Six participants from Norway were among 240 members of parliament from 53 countries attending the OSCE’s Parliamentary Assembly’s 17th Winter Meeting in Vienna on 22–23 February. A key theme of the meeting was the need for improved dialogue and confidence-building at a time of increased international tension.
“Participation by Norwegian parliamentarians is important. In the current climate of heightened international tension, we see a need to improve dialogue among the countries in the OSCE region,” says Siv Mossleth (Centre Party), who headed the Storting’s delegation.
Détente, confidence-building and dialogue
The President of the Parliamentary Assembly, Georg Tsereteli (Georgia), called for less focus on deterrence and more on easing tensions, confidence-building measures and strengthened dialogue in a period marked by great security challenges. The OSCE (Organization for Security and Co-operation in Europe) Parliamentary Assembly has three general committees that focus respectively on political affairs and security; economic affairs, science, technology and the environment; and democracy, human rights and humanitarian matters.
The General Committee on Democracy, Human Rights and Humanitarian Questions discussed “fake news” and ways to differentiate between fake news and mere poor journalism. How to respond to fake news without compromising freedom of expression was another topic.
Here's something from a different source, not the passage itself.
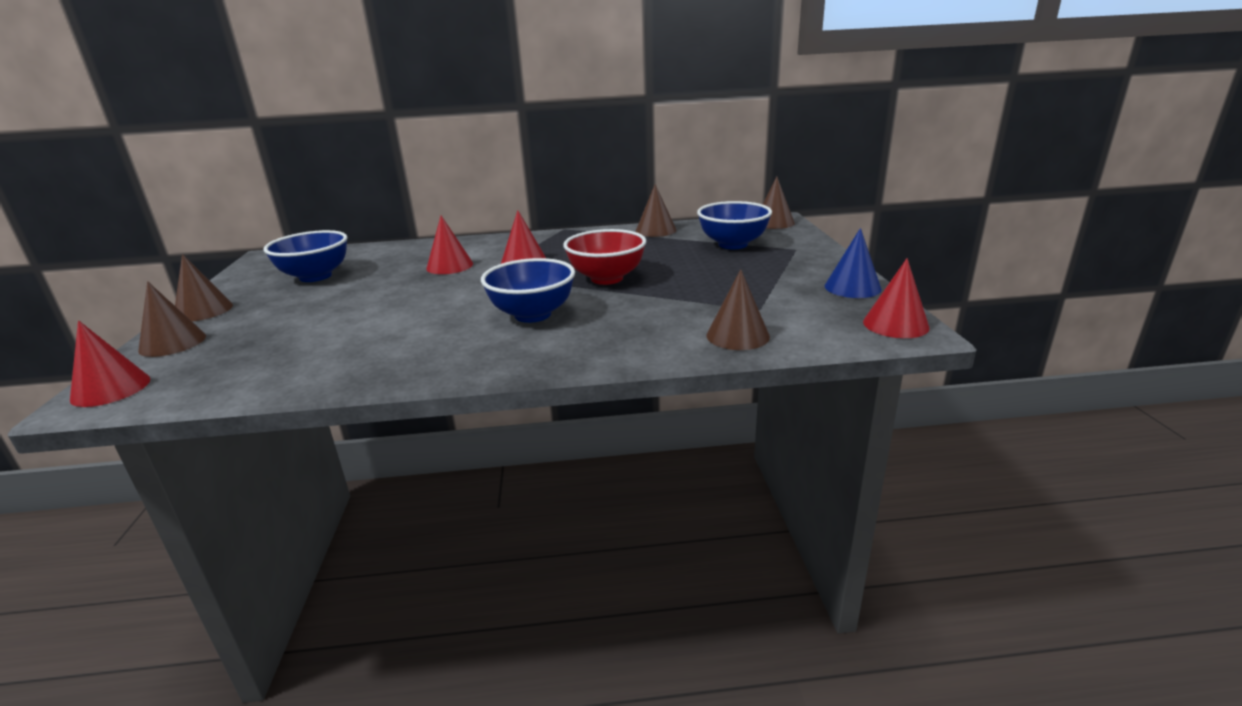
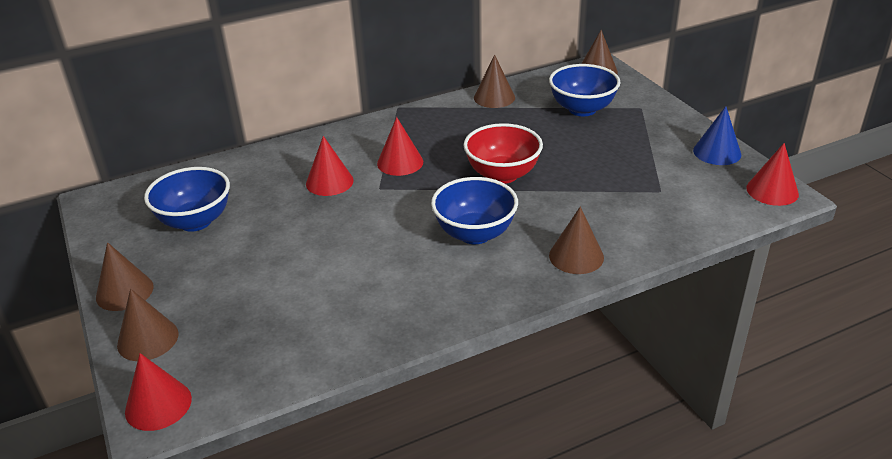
camera: 20 degrees left, 10 degrees up
brown cone [707,269,770,350] -> brown cone moved to [549,207,604,274]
“Education and developing critical thinking in young people are important if fake news is to be identified for what it is. Having an independent and credible press is also important,” says Siv Mossleth, who, along with Kari Henriksen (Labour Party), represented Norway on the committee.
Bård Hoksrud (Progress Party) and Nicholas Wilkinson (Socialist Left Party) took part in the General Committee on Political Affairs and Security.
“The situation in the Crimea and eastern Ukraine is serious,” says Mr Hoksrud. “It became the focus of much of the committee’s debate, and there is a fear of more conflict to come.”
“A number of European countries advocated disarmament and banning nuclear weapons, but Russia and the US say no,” Mr Wilkinson adds.
Torill Eidsheim (Conservative Party) and Mari Holm Lønseth (Conservative Party) sat on the General Committee on Economic Affairs, Science, Technology and the Environment. Discussion there centred on shared climate challenges as well as energy, water and migration, with emphasis on how such challenges will affect economic development and security.
“Several member countries pointed to the need to unify efforts. They are ready to help develop a more sustainable society, but this requires defining a clear, shared goal,” Ms Eidsheim says.
Abid Q. Raja, Fifth Vice President of the Storting, was invited to the closing plenary meeting in Vienna and the Assembly’s debate on international terrorism. Mr Raja commented on the struggle against violent extremism and radicalisation.
Facts on OSCE Parliamentary Assembly (OSCE PA)
The OSCE does important work in areas such as conflict prevention, democracy development and human rights. It has member countries in Europe, Central Asia and North America.
The key tasks of the OSCE PA are to evaluate the efforts and achievements of the OSCE, issue recommendations to governments and debate topical matters related to the organisation. The Parliamentary Assembly also helps foster interparliamentary dialogue and cooperation while supporting the OSCE’s work on conflict management and further developing democratic institutions in the member countries.
The Parliamentary Assembly plays an important role in observing elections and cooperates with the OSCE’s Office for Democratic Institutions and Human Rights (ODIHR). Election observation assignments are a concrete contribution to democratic development.